====== DATASET EXCERPTS ======
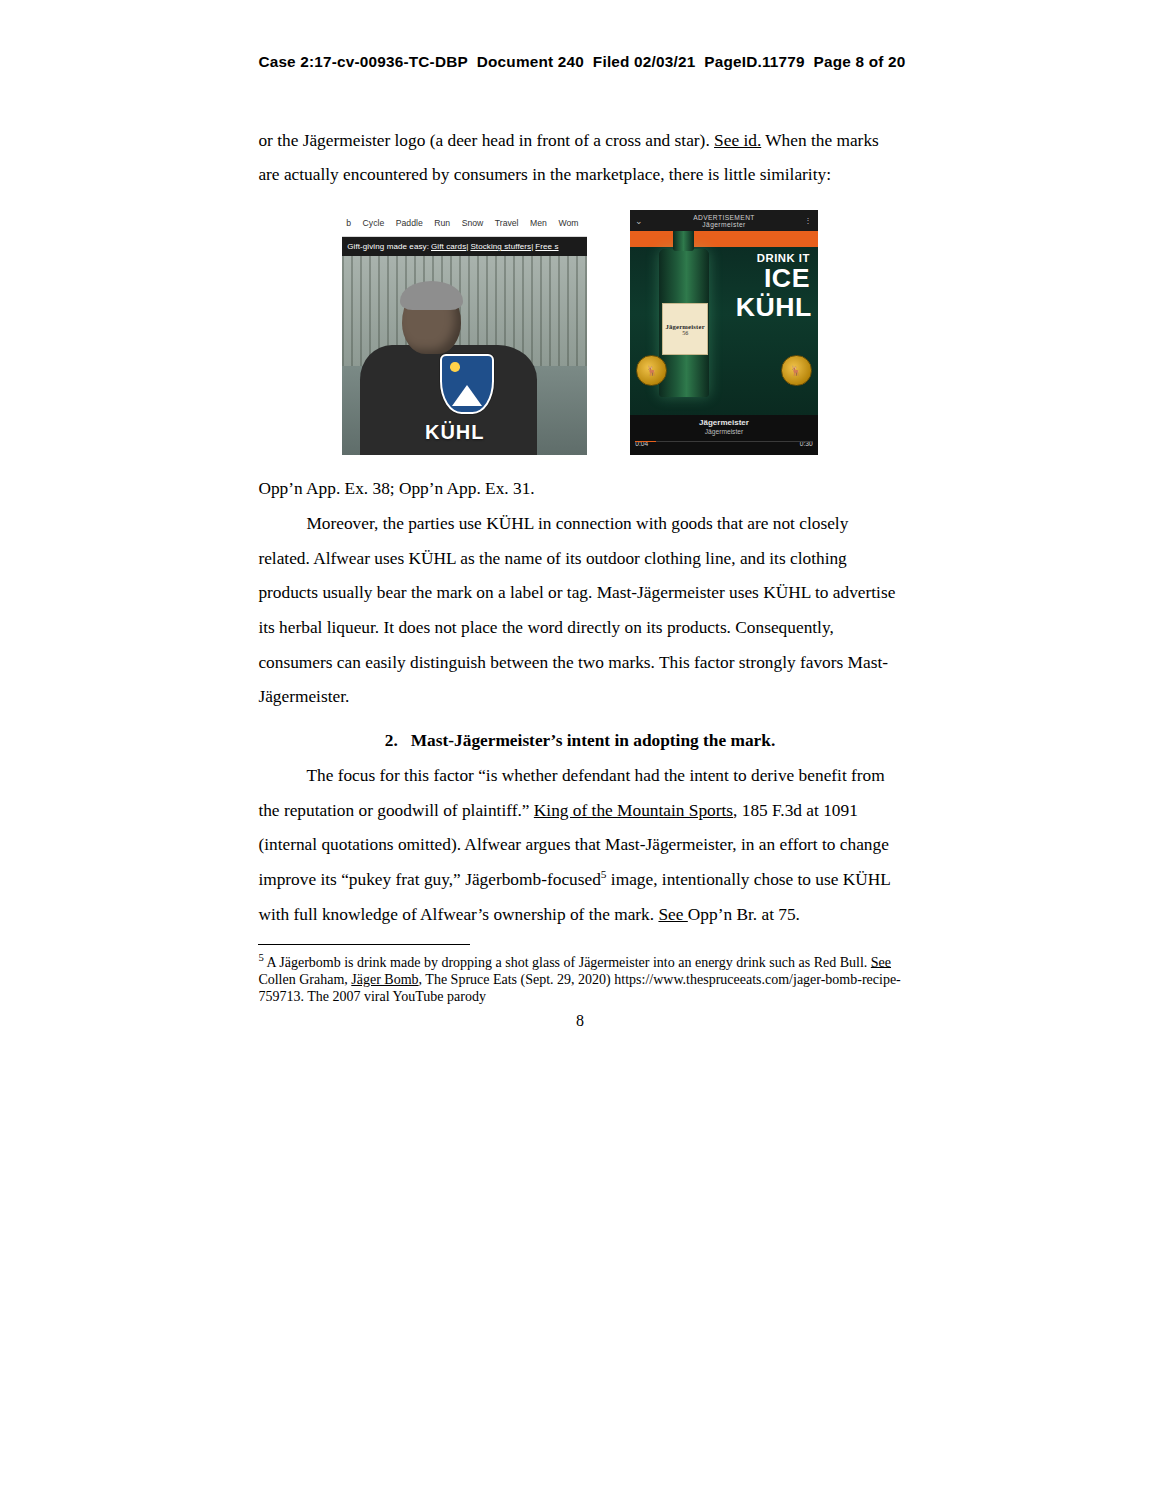Case 2:17-cv-00936-TC-DBP Document 240 Filed 02/03/21 PageID.11779 Page 8 of 20
or the Jägermeister logo (a deer head in front of a cross and star). See id. When the marks are actually encountered by consumers in the marketplace, there is little similarity:
bCycle Paddle Run Snow Travel Men Wom
Gift-giving made easy: Gift cards|Stocking stuffers|Free s
KÜHL
⌄
ADVERTISEMENT
Jägermeister
⋮
DRINK IT
ICE
KÜHL
Jägermeister
56
🦌
🦌
Jägermeister
Jägermeister
0:040:30
Opp’n App. Ex. 38; Opp’n App. Ex. 31.
Moreover, the parties use KÜHL in connection with goods that are not closely related. Alfwear uses KÜHL as the name of its outdoor clothing line, and its clothing products usually bear the mark on a label or tag. Mast-Jägermeister uses KÜHL to advertise its herbal liqueur. It does not place the word directly on its products. Consequently, consumers can easily distinguish between the two marks. This factor strongly favors Mast-Jägermeister.
2. Mast-Jägermeister’s intent in adopting the mark.
The focus for this factor “is whether defendant had the intent to derive benefit from the reputation or goodwill of plaintiff.” King of the Mountain Sports, 185 F.3d at 1091 (internal quotations omitted). Alfwear argues that Mast-Jägermeister, in an effort to change improve its “pukey frat guy,” Jägerbomb-focused5 image, intentionally chose to use KÜHL with full knowledge of Alfwear’s ownership of the mark. See Opp’n Br. at 75.
5 A Jägerbomb is drink made by dropping a shot glass of Jägermeister into an energy drink such as Red Bull. See Collen Graham, Jäger Bomb, The Spruce Eats (Sept. 29, 2020) https://www.thespruceeats.com/jager-bomb-recipe-759713. The 2007 viral YouTube parody
8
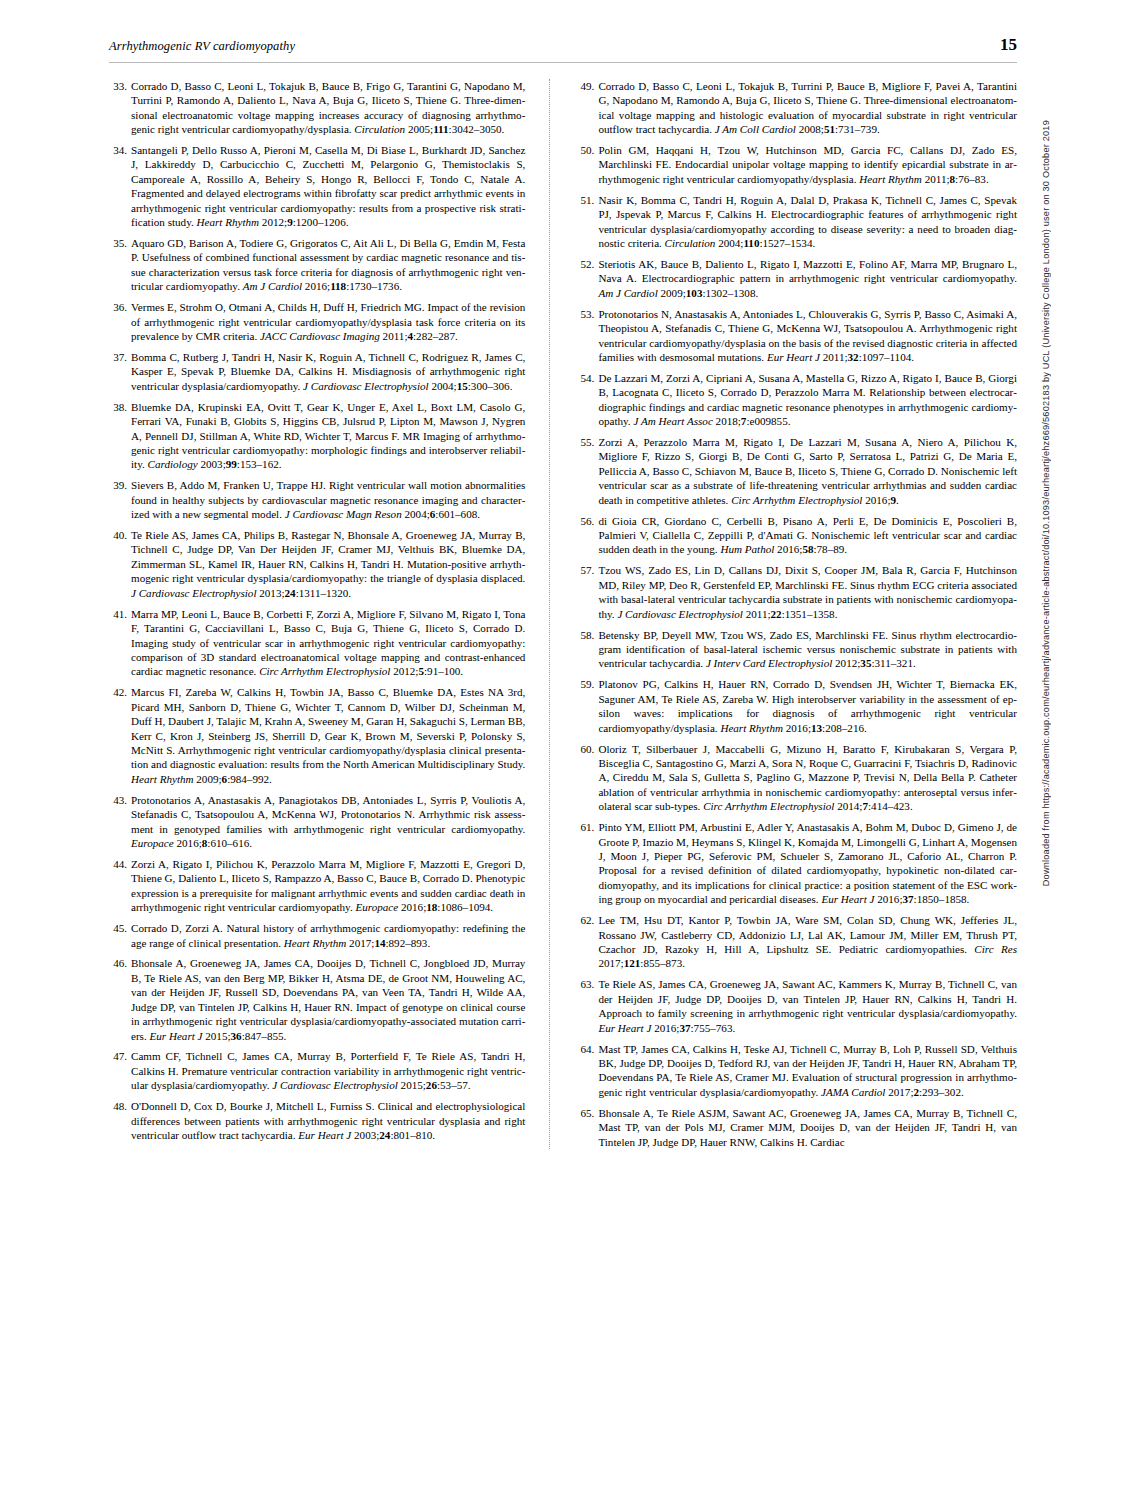Arrhythmogenic RV cardiomyopathy
15
Downloaded from https://academic.oup.com/eurheartj/advance-article-abstract/doi/10.1093/eurheartj/ehz669/5602183 by UCL (University College London) user on 30 October 2019
33 Corrado D, Basso C, Leoni L, Tokajuk B, Bauce B, Frigo G, Tarantini G, Napodano M, Turrini P, Ramondo A, Daliento L, Nava A, Buja G, Iliceto S, Thiene G. Three-dimensional electroanatomic voltage mapping increases accuracy of diagnosing arrhythmogenic right ventricular cardiomyopathy/dysplasia. Circulation 2005;111:3042–3050.
34 Santangeli P, Dello Russo A, Pieroni M, Casella M, Di Biase L, Burkhardt JD, Sanchez J, Lakkireddy D, Carbucicchio C, Zucchetti M, Pelargonio G, Themistoclakis S, Camporeale A, Rossillo A, Beheiry S, Hongo R, Bellocci F, Tondo C, Natale A. Fragmented and delayed electrograms within fibrofatty scar predict arrhythmic events in arrhythmogenic right ventricular cardiomyopathy: results from a prospective risk stratification study. Heart Rhythm 2012;9:1200–1206.
35 Aquaro GD, Barison A, Todiere G, Grigoratos C, Ait Ali L, Di Bella G, Emdin M, Festa P. Usefulness of combined functional assessment by cardiac magnetic resonance and tissue characterization versus task force criteria for diagnosis of arrhythmogenic right ventricular cardiomyopathy. Am J Cardiol 2016;118:1730–1736.
36 Vermes E, Strohm O, Otmani A, Childs H, Duff H, Friedrich MG. Impact of the revision of arrhythmogenic right ventricular cardiomyopathy/dysplasia task force criteria on its prevalence by CMR criteria. JACC Cardiovasc Imaging 2011;4:282–287.
37 Bomma C, Rutberg J, Tandri H, Nasir K, Roguin A, Tichnell C, Rodriguez R, James C, Kasper E, Spevak P, Bluemke DA, Calkins H. Misdiagnosis of arrhythmogenic right ventricular dysplasia/cardiomyopathy. J Cardiovasc Electrophysiol 2004;15:300–306.
38 Bluemke DA, Krupinski EA, Ovitt T, Gear K, Unger E, Axel L, Boxt LM, Casolo G, Ferrari VA, Funaki B, Globits S, Higgins CB, Julsrud P, Lipton M, Mawson J, Nygren A, Pennell DJ, Stillman A, White RD, Wichter T, Marcus F. MR Imaging of arrhythmogenic right ventricular cardiomyopathy: morphologic findings and interobserver reliability. Cardiology 2003;99:153–162.
39 Sievers B, Addo M, Franken U, Trappe HJ. Right ventricular wall motion abnormalities found in healthy subjects by cardiovascular magnetic resonance imaging and characterized with a new segmental model. J Cardiovasc Magn Reson 2004;6:601–608.
40 Te Riele AS, James CA, Philips B, Rastegar N, Bhonsale A, Groeneweg JA, Murray B, Tichnell C, Judge DP, Van Der Heijden JF, Cramer MJ, Velthuis BK, Bluemke DA, Zimmerman SL, Kamel IR, Hauer RN, Calkins H, Tandri H. Mutation-positive arrhythmogenic right ventricular dysplasia/cardiomyopathy: the triangle of dysplasia displaced. J Cardiovasc Electrophysiol 2013;24:1311–1320.
41 Marra MP, Leoni L, Bauce B, Corbetti F, Zorzi A, Migliore F, Silvano M, Rigato I, Tona F, Tarantini G, Cacciavillani L, Basso C, Buja G, Thiene G, Iliceto S, Corrado D. Imaging study of ventricular scar in arrhythmogenic right ventricular cardiomyopathy: comparison of 3D standard electroanatomical voltage mapping and contrast-enhanced cardiac magnetic resonance. Circ Arrhythm Electrophysiol 2012;5:91–100.
42 Marcus FI, Zareba W, Calkins H, Towbin JA, Basso C, Bluemke DA, Estes NA 3rd, Picard MH, Sanborn D, Thiene G, Wichter T, Cannom D, Wilber DJ, Scheinman M, Duff H, Daubert J, Talajic M, Krahn A, Sweeney M, Garan H, Sakaguchi S, Lerman BB, Kerr C, Kron J, Steinberg JS, Sherrill D, Gear K, Brown M, Severski P, Polonsky S, McNitt S. Arrhythmogenic right ventricular cardiomyopathy/dysplasia clinical presentation and diagnostic evaluation: results from the North American Multidisciplinary Study. Heart Rhythm 2009;6:984–992.
43 Protonotarios A, Anastasakis A, Panagiotakos DB, Antoniades L, Syrris P, Vouliotis A, Stefanadis C, Tsatsopoulou A, McKenna WJ, Protonotarios N. Arrhythmic risk assessment in genotyped families with arrhythmogenic right ventricular cardiomyopathy. Europace 2016;8:610–616.
44 Zorzi A, Rigato I, Pilichou K, Perazzolo Marra M, Migliore F, Mazzotti E, Gregori D, Thiene G, Daliento L, Iliceto S, Rampazzo A, Basso C, Bauce B, Corrado D. Phenotypic expression is a prerequisite for malignant arrhythmic events and sudden cardiac death in arrhythmogenic right ventricular cardiomyopathy. Europace 2016;18:1086–1094.
45 Corrado D, Zorzi A. Natural history of arrhythmogenic cardiomyopathy: redefining the age range of clinical presentation. Heart Rhythm 2017;14:892–893.
46 Bhonsale A, Groeneweg JA, James CA, Dooijes D, Tichnell C, Jongbloed JD, Murray B, Te Riele AS, van den Berg MP, Bikker H, Atsma DE, de Groot NM, Houweling AC, van der Heijden JF, Russell SD, Doevendans PA, van Veen TA, Tandri H, Wilde AA, Judge DP, van Tintelen JP, Calkins H, Hauer RN. Impact of genotype on clinical course in arrhythmogenic right ventricular dysplasia/cardiomyopathy-associated mutation carriers. Eur Heart J 2015;36:847–855.
47 Camm CF, Tichnell C, James CA, Murray B, Porterfield F, Te Riele AS, Tandri H, Calkins H. Premature ventricular contraction variability in arrhythmogenic right ventricular dysplasia/cardiomyopathy. J Cardiovasc Electrophysiol 2015;26:53–57.
48 O'Donnell D, Cox D, Bourke J, Mitchell L, Furniss S. Clinical and electrophysiological differences between patients with arrhythmogenic right ventricular dysplasia and right ventricular outflow tract tachycardia. Eur Heart J 2003;24:801–810.
49 Corrado D, Basso C, Leoni L, Tokajuk B, Turrini P, Bauce B, Migliore F, Pavei A, Tarantini G, Napodano M, Ramondo A, Buja G, Iliceto S, Thiene G. Three-dimensional electroanatomical voltage mapping and histologic evaluation of myocardial substrate in right ventricular outflow tract tachycardia. J Am Coll Cardiol 2008;51:731–739.
50 Polin GM, Haqqani H, Tzou W, Hutchinson MD, Garcia FC, Callans DJ, Zado ES, Marchlinski FE. Endocardial unipolar voltage mapping to identify epicardial substrate in arrhythmogenic right ventricular cardiomyopathy/dysplasia. Heart Rhythm 2011;8:76–83.
51 Nasir K, Bomma C, Tandri H, Roguin A, Dalal D, Prakasa K, Tichnell C, James C, Spevak PJ, Jspevak P, Marcus F, Calkins H. Electrocardiographic features of arrhythmogenic right ventricular dysplasia/cardiomyopathy according to disease severity: a need to broaden diagnostic criteria. Circulation 2004;110:1527–1534.
52 Steriotis AK, Bauce B, Daliento L, Rigato I, Mazzotti E, Folino AF, Marra MP, Brugnaro L, Nava A. Electrocardiographic pattern in arrhythmogenic right ventricular cardiomyopathy. Am J Cardiol 2009;103:1302–1308.
53 Protonotarios N, Anastasakis A, Antoniades L, Chlouverakis G, Syrris P, Basso C, Asimaki A, Theopistou A, Stefanadis C, Thiene G, McKenna WJ, Tsatsopoulou A. Arrhythmogenic right ventricular cardiomyopathy/dysplasia on the basis of the revised diagnostic criteria in affected families with desmosomal mutations. Eur Heart J 2011;32:1097–1104.
54 De Lazzari M, Zorzi A, Cipriani A, Susana A, Mastella G, Rizzo A, Rigato I, Bauce B, Giorgi B, Lacognata C, Iliceto S, Corrado D, Perazzolo Marra M. Relationship between electrocardiographic findings and cardiac magnetic resonance phenotypes in arrhythmogenic cardiomyopathy. J Am Heart Assoc 2018;7:e009855.
55 Zorzi A, Perazzolo Marra M, Rigato I, De Lazzari M, Susana A, Niero A, Pilichou K, Migliore F, Rizzo S, Giorgi B, De Conti G, Sarto P, Serratosa L, Patrizi G, De Maria E, Pelliccia A, Basso C, Schiavon M, Bauce B, Iliceto S, Thiene G, Corrado D. Nonischemic left ventricular scar as a substrate of life-threatening ventricular arrhythmias and sudden cardiac death in competitive athletes. Circ Arrhythm Electrophysiol 2016;9.
56di Gioia CR, Giordano C, Cerbelli B, Pisano A, Perli E, De Dominicis E, Poscolieri B, Palmieri V, Ciallella C, Zeppilli P, d'Amati G. Nonischemic left ventricular scar and cardiac sudden death in the young. Hum Pathol 2016;58:78–89.
57 Tzou WS, Zado ES, Lin D, Callans DJ, Dixit S, Cooper JM, Bala R, Garcia F, Hutchinson MD, Riley MP, Deo R, Gerstenfeld EP, Marchlinski FE. Sinus rhythm ECG criteria associated with basal-lateral ventricular tachycardia substrate in patients with nonischemic cardiomyopathy. J Cardiovasc Electrophysiol 2011;22:1351–1358.
58 Betensky BP, Deyell MW, Tzou WS, Zado ES, Marchlinski FE. Sinus rhythm electrocardiogram identification of basal-lateral ischemic versus nonischemic substrate in patients with ventricular tachycardia. J Interv Card Electrophysiol 2012;35:311–321.
59 Platonov PG, Calkins H, Hauer RN, Corrado D, Svendsen JH, Wichter T, Biernacka EK, Saguner AM, Te Riele AS, Zareba W. High interobserver variability in the assessment of epsilon waves: implications for diagnosis of arrhythmogenic right ventricular cardiomyopathy/dysplasia. Heart Rhythm 2016;13:208–216.
60 Oloriz T, Silberbauer J, Maccabelli G, Mizuno H, Baratto F, Kirubakaran S, Vergara P, Bisceglia C, Santagostino G, Marzi A, Sora N, Roque C, Guarracini F, Tsiachris D, Radinovic A, Cireddu M, Sala S, Gulletta S, Paglino G, Mazzone P, Trevisi N, Della Bella P. Catheter ablation of ventricular arrhythmia in nonischemic cardiomyopathy: anteroseptal versus inferolateral scar sub-types. Circ Arrhythm Electrophysiol 2014;7:414–423.
61 Pinto YM, Elliott PM, Arbustini E, Adler Y, Anastasakis A, Bohm M, Duboc D, Gimeno J, de Groote P, Imazio M, Heymans S, Klingel K, Komajda M, Limongelli G, Linhart A, Mogensen J, Moon J, Pieper PG, Seferovic PM, Schueler S, Zamorano JL, Caforio AL, Charron P. Proposal for a revised definition of dilated cardiomyopathy, hypokinetic non-dilated cardiomyopathy, and its implications for clinical practice: a position statement of the ESC working group on myocardial and pericardial diseases. Eur Heart J 2016;37:1850–1858.
62 Lee TM, Hsu DT, Kantor P, Towbin JA, Ware SM, Colan SD, Chung WK, Jefferies JL, Rossano JW, Castleberry CD, Addonizio LJ, Lal AK, Lamour JM, Miller EM, Thrush PT, Czachor JD, Razoky H, Hill A, Lipshultz SE. Pediatric cardiomyopathies. Circ Res 2017;121:855–873.
63 Te Riele AS, James CA, Groeneweg JA, Sawant AC, Kammers K, Murray B, Tichnell C, van der Heijden JF, Judge DP, Dooijes D, van Tintelen JP, Hauer RN, Calkins H, Tandri H. Approach to family screening in arrhythmogenic right ventricular dysplasia/cardiomyopathy. Eur Heart J 2016;37:755–763.
64 Mast TP, James CA, Calkins H, Teske AJ, Tichnell C, Murray B, Loh P, Russell SD, Velthuis BK, Judge DP, Dooijes D, Tedford RJ, van der Heijden JF, Tandri H, Hauer RN, Abraham TP, Doevendans PA, Te Riele AS, Cramer MJ. Evaluation of structural progression in arrhythmogenic right ventricular dysplasia/cardiomyopathy. JAMA Cardiol 2017;2:293–302.
65 Bhonsale A, Te Riele ASJM, Sawant AC, Groeneweg JA, James CA, Murray B, Tichnell C, Mast TP, van der Pols MJ, Cramer MJM, Dooijes D, van der Heijden JF, Tandri H, van Tintelen JP, Judge DP, Hauer RNW, Calkins H. Cardiac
======
> [WHAT IS EXPECTED]
Your answer must be the lines above from the one containing "60 Oloriz T, Silberbauer" to the one containing "63 Te Riele", both included, restated word for word.

> [ANSWER]
60 Oloriz T, Silberbauer J, Maccabelli G, Mizuno H, Baratto F, Kirubakaran S, Vergara P, Bisceglia C, Santagostino G, Marzi A, Sora N, Roque C, Guarracini F, Tsiachris D, Radinovic A, Cireddu M, Sala S, Gulletta S, Paglino G, Mazzone P, Trevisi N, Della Bella P. Catheter ablation of ventricular arrhythmia in nonischemic cardiomyopathy: anteroseptal versus inferolateral scar sub-types. Circ Arrhythm Electrophysiol 2014;7:414–423.
61 Pinto YM, Elliott PM, Arbustini E, Adler Y, Anastasakis A, Bohm M, Duboc D, Gimeno J, de Groote P, Imazio M, Heymans S, Klingel K, Komajda M, Limongelli G, Linhart A, Mogensen J, Moon J, Pieper PG, Seferovic PM, Schueler S, Zamorano JL, Caforio AL, Charron P. Proposal for a revised definition of dilated cardiomyopathy, hypokinetic non-dilated cardiomyopathy, and its implications for clinical practice: a position statement of the ESC working group on myocardial and pericardial diseases. Eur Heart J 2016;37:1850–1858.
62 Lee TM, Hsu DT, Kantor P, Towbin JA, Ware SM, Colan SD, Chung WK, Jefferies JL, Rossano JW, Castleberry CD, Addonizio LJ, Lal AK, Lamour JM, Miller EM, Thrush PT, Czachor JD, Razoky H, Hill A, Lipshultz SE. Pediatric cardiomyopathies. Circ Res 2017;121:855–873.
63 Te Riele AS, James CA, Groeneweg JA, Sawant AC, Kammers K, Murray B, Tichnell C, van der Heijden JF, Judge DP, Dooijes D, van Tintelen JP, Hauer RN, Calkins H, Tandri H. Approach to family screening in arrhythmogenic right ventricular dysplasia/cardiomyopathy. Eur Heart J 2016;37:755–763.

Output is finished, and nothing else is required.